Ok. Well, I'm running GHC version 7.10.2, which is the latest.
(Not sure how to report this issue to the ghc folks).

Comment 6 Florian Weimer 2015-11-25 12:35:50 UTC

(In reply to Markus Trippelsdorf from comment #5)

> Ok. Well, I'm running GHC version 7.10.2, which is the latest.
> (Not sure how to report this issue to the ghc folks).

To be honest, if Richard thinks there is a GCC bug here (and I read comment #4 this way), he's likely right and I'm wrong.

Comment 7 Markus Trippelsdorf 2015-11-25 12:39:57 UTC

(In reply to Florian Weimer from comment #6)
> (In reply to Markus Trippelsdorf from comment #5)
> 
> > Ok. Well, I'm running GHC version 7.10.2, which is the latest.
> > (Not sure how to report this issue to the ghc folks).
> 
> To be honest, if Richard thinks there is a GCC bug here (and I read comment
> #4 this way), he's likely right and I'm wrong.

Well, only Haskell programs crash. So I think you're right.

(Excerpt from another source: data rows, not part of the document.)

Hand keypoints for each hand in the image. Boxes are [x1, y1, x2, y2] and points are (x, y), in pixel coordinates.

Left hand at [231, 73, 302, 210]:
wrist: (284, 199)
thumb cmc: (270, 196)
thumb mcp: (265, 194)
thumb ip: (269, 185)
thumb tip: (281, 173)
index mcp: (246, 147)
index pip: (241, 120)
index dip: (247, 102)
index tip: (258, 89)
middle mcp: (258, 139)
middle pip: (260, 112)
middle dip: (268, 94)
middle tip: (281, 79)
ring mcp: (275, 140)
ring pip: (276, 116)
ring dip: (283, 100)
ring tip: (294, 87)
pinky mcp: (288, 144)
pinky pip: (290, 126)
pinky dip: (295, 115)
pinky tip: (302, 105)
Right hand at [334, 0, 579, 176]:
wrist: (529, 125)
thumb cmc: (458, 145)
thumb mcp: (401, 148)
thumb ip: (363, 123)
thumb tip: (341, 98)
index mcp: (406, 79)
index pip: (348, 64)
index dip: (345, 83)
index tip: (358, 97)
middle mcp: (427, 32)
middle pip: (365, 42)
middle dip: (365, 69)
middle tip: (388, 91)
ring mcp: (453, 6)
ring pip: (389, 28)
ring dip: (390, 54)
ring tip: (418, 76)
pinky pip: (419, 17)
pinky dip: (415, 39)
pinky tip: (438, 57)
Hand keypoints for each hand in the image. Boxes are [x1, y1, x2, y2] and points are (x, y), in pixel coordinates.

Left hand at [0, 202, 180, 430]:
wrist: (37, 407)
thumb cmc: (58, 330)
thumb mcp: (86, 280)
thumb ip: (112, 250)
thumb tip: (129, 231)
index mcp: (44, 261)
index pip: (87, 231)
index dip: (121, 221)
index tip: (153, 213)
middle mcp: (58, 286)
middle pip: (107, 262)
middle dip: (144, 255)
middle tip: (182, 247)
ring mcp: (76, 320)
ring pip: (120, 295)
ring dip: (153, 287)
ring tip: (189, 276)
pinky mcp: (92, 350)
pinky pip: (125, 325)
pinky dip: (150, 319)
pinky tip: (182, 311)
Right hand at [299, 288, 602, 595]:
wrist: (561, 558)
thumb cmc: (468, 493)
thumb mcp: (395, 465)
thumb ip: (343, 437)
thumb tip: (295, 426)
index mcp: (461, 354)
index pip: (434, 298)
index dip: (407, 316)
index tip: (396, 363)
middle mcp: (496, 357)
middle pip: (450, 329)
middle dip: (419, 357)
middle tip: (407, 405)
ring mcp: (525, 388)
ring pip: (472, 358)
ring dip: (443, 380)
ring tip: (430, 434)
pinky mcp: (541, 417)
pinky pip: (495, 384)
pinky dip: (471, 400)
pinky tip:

Comment 8 Florian Weimer 2015-11-25 12:42:49 UTC

(In reply to Markus Trippelsdorf from comment #7)
 
> Well, only Haskell programs crash.

This is a valid point.  You can open a GHC ticket in Trac, after registering:

  <https://ghc.haskell.org/trac/ghc/>

Comment 9 Markus Trippelsdorf 2015-11-25 13:05:56 UTC

For the curious:
https://ghc.haskell.org/trac/ghc/ticket/11133

Comment 10 Richard Biener 2015-11-25 13:18:04 UTC

(In reply to Florian Weimer from comment #6)
> (In reply to Markus Trippelsdorf from comment #5)
> 
> > Ok. Well, I'm running GHC version 7.10.2, which is the latest.
> > (Not sure how to report this issue to the ghc folks).
> 
> To be honest, if Richard thinks there is a GCC bug here (and I read comment
> #4 this way), he's likely right and I'm wrong.

No, I just assumed it is a bug because Markus inspected the assembler and analyzed it to be broken.  I just verified it is all well from vectorization to RTL expansion.